After the army leaves, Wang Lung repairs the house. The pregnant slave girl gives birth to a girl. Wang Lung arranges a marriage for her with the blubbering laborer who caused Ching's death.

Wang Lung's two elder sons and their wives continue to bicker. His third son declares he wants to be a soldier, but Wang Lung dismisses the idea as a disgrace to the family. He suggests arranging a marriage for this son or letting him have a slave. His son is disgusted, saying the only fair slave is Pear Blossom. Wang Lung becomes jealous and demands his son "keep off the slaves."

Analysis

This chapter provides another illustration about the poor treatment of women during this period in China, with the slave girl giving birth to a girl. A girl merits no special treatment. But if the child had been a boy, Wang Lung would have had to give the slave a place in his family. Wang Lung shows honor by rewarding her "sacrifice" with an arranged marriage to the blubbering laborer. For the first time in "half a lifetime," this makes him think of O-lan.

The blubbering laborer comes for the slave. Then it seems to Wang Lung "that now his life was rounded off and he had done all that he said ... and more." Wang Lung has come full circle, and he wishes now only to have his peace.

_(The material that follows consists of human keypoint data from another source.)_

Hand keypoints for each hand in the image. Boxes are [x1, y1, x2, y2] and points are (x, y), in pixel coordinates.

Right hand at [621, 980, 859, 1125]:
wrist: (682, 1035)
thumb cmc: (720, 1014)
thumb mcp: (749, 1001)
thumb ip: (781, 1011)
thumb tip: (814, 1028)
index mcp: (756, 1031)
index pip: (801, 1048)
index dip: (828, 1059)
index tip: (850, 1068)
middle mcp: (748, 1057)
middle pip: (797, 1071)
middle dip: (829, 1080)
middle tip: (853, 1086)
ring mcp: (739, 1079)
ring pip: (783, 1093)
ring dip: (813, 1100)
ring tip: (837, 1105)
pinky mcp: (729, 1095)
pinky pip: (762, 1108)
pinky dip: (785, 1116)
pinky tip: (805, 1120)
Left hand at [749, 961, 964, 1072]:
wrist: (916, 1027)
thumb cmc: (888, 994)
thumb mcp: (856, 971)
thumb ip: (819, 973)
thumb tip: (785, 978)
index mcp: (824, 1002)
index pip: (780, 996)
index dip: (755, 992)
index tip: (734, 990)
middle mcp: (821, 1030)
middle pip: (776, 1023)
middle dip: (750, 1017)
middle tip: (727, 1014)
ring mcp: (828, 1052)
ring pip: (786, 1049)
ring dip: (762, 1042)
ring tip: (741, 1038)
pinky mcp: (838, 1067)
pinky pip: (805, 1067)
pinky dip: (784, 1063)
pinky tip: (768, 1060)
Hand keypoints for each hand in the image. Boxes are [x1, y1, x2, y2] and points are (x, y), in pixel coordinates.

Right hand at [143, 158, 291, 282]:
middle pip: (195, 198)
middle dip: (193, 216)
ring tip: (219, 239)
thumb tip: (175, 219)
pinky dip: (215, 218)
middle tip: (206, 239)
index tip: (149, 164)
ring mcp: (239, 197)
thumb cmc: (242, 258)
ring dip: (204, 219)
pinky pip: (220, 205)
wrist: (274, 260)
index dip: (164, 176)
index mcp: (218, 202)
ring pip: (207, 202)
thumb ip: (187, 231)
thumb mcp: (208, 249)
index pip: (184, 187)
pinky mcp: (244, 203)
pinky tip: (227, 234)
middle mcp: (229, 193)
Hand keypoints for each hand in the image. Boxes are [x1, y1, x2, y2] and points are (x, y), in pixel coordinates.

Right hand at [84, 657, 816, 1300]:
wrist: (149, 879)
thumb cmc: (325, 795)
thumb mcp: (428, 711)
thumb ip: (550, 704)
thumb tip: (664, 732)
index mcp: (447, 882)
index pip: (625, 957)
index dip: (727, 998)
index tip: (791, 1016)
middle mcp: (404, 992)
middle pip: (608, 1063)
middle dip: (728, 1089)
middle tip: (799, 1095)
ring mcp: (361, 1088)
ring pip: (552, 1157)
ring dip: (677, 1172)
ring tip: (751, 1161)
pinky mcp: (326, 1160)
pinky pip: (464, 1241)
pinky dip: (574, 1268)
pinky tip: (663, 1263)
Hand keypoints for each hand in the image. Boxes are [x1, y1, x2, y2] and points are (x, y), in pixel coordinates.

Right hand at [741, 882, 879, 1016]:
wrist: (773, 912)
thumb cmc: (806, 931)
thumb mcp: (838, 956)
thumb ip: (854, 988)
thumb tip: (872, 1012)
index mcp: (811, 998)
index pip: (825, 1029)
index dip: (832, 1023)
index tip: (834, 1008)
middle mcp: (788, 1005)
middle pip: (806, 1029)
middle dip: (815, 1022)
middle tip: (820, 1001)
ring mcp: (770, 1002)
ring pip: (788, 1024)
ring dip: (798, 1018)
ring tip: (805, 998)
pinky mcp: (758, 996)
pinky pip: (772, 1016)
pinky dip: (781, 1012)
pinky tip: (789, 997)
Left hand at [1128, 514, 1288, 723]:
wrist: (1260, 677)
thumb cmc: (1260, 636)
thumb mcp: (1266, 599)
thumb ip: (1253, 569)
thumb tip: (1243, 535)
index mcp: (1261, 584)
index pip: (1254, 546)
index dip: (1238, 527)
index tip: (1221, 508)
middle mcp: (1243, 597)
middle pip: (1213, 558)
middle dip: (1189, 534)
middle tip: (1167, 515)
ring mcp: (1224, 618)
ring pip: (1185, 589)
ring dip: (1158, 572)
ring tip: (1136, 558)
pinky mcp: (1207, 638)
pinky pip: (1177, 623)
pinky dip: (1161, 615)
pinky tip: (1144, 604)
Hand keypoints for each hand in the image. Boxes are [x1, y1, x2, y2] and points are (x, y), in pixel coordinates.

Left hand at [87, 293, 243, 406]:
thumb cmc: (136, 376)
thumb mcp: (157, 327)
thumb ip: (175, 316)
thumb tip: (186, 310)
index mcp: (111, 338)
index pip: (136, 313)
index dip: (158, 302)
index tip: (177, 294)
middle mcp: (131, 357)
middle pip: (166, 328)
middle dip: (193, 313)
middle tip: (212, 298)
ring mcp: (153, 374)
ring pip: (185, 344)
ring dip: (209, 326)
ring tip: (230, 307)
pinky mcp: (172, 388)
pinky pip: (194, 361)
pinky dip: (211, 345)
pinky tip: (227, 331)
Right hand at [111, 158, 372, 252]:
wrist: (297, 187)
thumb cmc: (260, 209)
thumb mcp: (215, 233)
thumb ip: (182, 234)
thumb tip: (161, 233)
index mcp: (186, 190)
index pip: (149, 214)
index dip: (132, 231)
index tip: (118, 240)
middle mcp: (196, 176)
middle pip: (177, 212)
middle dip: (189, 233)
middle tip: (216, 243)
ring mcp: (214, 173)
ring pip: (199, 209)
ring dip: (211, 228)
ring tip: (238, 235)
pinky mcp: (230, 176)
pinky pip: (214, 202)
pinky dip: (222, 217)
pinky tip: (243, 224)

Of course peace is not so easily won, and Wang Lung has troubles with his children. His third son is especially troublesome, declaring his "wish for glory" and fervor for wars. He explains to his father, "There is to be a revolution ... and our land is to be free!" This is the rhetoric he has acquired from the (most likely) Communist soldiers who had stayed in Wang Lung's house. The Communist Party started in 1921, and this scene most likely takes place in the late 1920s. The Communists would not officially take over in China until 1949, long after Buck wrote and published The Good Earth.